++++ Data records ++++
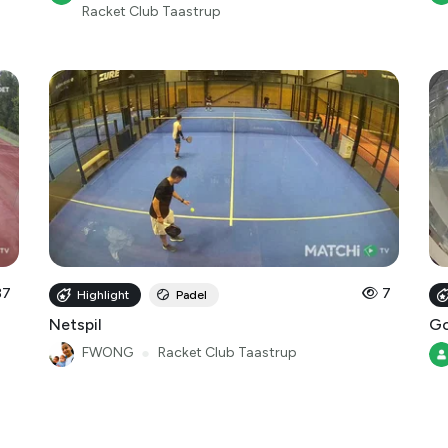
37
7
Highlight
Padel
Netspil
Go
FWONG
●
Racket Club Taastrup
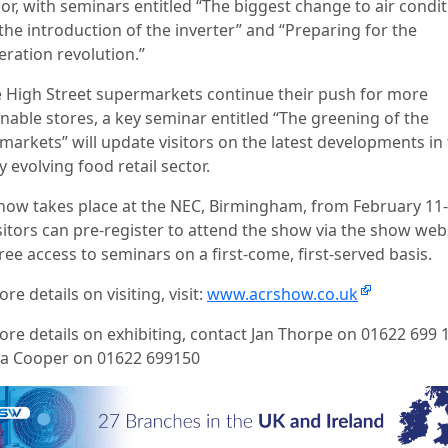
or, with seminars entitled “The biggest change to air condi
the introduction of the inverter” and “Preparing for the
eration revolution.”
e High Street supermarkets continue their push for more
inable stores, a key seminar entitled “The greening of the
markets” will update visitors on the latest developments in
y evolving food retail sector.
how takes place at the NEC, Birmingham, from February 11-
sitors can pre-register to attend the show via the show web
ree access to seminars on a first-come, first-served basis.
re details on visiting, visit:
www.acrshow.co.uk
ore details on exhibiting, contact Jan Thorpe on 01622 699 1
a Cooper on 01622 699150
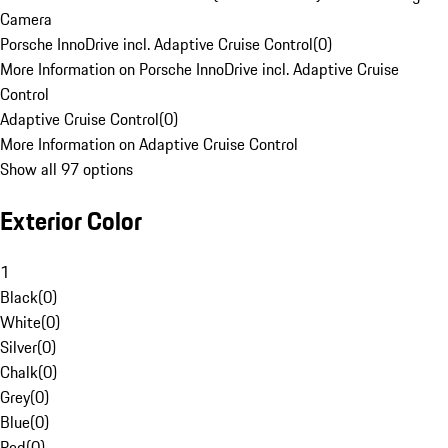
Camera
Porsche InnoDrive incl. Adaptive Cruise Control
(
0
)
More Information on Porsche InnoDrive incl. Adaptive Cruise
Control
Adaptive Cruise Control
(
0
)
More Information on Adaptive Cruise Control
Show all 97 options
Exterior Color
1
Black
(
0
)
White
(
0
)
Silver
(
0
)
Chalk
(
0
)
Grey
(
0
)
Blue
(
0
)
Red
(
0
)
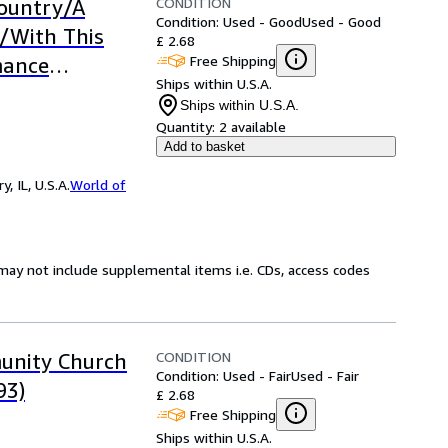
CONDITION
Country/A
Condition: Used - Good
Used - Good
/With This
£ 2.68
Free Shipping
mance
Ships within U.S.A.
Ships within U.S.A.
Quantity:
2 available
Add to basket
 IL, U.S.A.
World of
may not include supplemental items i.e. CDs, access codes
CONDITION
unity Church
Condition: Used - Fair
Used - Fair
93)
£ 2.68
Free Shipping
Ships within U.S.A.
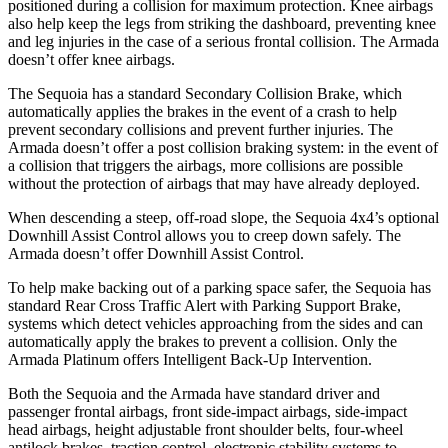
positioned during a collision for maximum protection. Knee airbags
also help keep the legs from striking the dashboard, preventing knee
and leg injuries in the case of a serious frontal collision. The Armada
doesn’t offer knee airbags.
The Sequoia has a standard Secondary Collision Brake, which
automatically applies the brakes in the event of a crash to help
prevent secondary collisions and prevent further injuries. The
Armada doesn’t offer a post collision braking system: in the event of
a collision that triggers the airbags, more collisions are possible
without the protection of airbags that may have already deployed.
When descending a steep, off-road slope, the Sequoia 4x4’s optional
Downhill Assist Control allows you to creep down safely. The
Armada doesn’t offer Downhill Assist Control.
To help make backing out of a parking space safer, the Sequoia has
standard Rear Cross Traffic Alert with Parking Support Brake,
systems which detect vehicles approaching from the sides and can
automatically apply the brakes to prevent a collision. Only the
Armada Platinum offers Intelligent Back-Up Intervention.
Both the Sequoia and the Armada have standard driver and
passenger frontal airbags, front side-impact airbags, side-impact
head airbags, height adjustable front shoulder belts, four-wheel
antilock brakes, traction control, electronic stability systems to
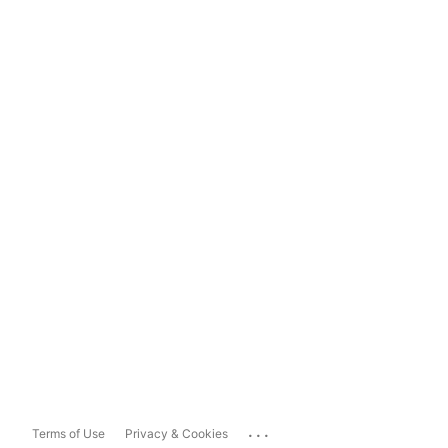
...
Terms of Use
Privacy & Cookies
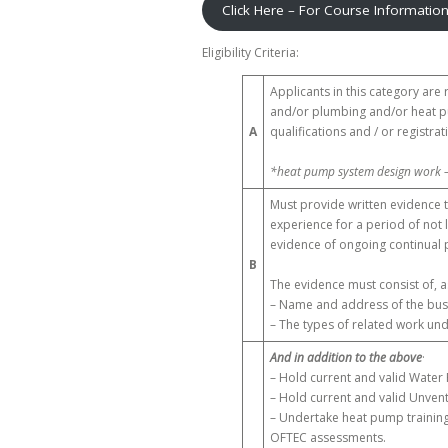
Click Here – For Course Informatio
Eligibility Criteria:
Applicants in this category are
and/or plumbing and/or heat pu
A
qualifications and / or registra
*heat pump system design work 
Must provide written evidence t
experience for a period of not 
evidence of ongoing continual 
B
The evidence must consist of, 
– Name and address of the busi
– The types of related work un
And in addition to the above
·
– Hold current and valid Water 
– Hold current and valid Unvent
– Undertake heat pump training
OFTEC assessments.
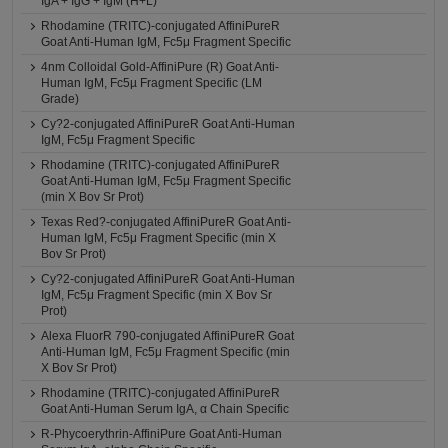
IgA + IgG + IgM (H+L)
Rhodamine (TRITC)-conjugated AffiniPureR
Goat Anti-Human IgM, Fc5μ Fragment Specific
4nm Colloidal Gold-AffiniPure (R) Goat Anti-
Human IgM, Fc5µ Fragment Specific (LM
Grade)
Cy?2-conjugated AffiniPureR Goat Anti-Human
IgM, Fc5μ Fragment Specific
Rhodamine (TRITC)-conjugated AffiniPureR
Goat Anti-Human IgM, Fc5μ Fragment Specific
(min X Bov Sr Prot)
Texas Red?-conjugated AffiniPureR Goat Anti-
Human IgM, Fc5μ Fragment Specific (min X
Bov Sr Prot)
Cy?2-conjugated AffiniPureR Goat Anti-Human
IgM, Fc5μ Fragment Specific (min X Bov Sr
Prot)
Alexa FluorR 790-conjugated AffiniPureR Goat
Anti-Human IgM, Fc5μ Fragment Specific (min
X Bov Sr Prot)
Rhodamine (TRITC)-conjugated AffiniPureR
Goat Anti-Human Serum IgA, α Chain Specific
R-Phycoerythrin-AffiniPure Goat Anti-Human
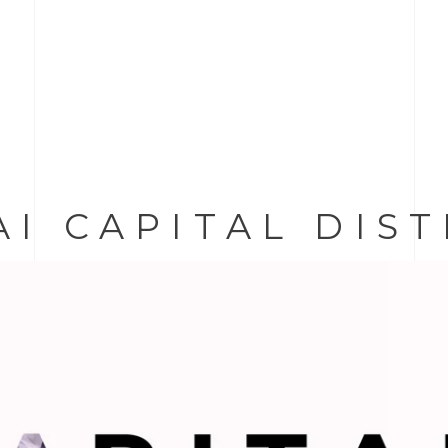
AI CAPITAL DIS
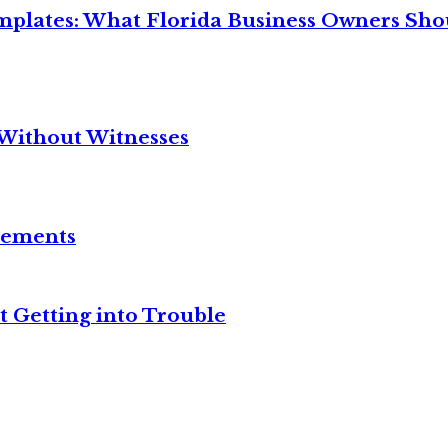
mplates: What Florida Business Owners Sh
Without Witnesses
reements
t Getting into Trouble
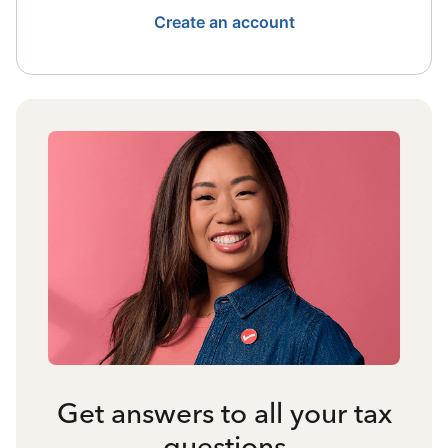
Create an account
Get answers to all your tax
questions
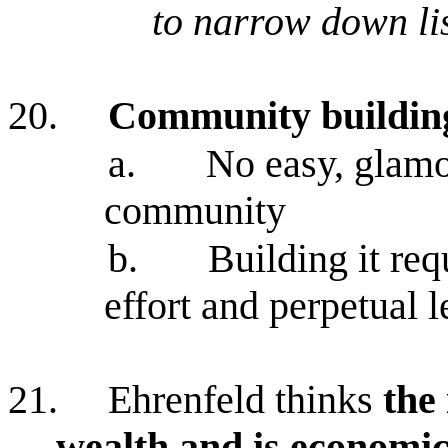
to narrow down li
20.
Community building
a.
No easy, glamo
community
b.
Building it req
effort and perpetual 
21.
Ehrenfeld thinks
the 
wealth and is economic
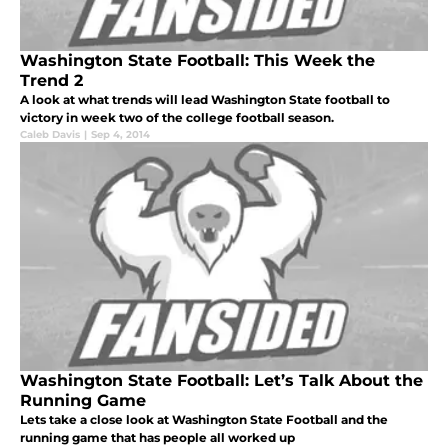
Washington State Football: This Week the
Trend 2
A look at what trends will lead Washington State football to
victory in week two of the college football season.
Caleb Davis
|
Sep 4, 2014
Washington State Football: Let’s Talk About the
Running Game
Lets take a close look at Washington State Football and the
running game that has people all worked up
++++
## What the exercise asks
Write out exactly the lines of the material above, starting with the first and finishing with the line that contains "sitors can pre-register", without pictures.

## Result of the task
37
7
Highlight
Padel
Netspil
Go
FWONG
●
Racket Club Taastrup
or, with seminars entitled “The biggest change to air condi
the introduction of the inverter” and “Preparing for the
eration revolution.”
e High Street supermarkets continue their push for more
inable stores, a key seminar entitled “The greening of the
markets” will update visitors on the latest developments in
y evolving food retail sector.
how takes place at the NEC, Birmingham, from February 11-
sitors can pre-register to attend the show via the show web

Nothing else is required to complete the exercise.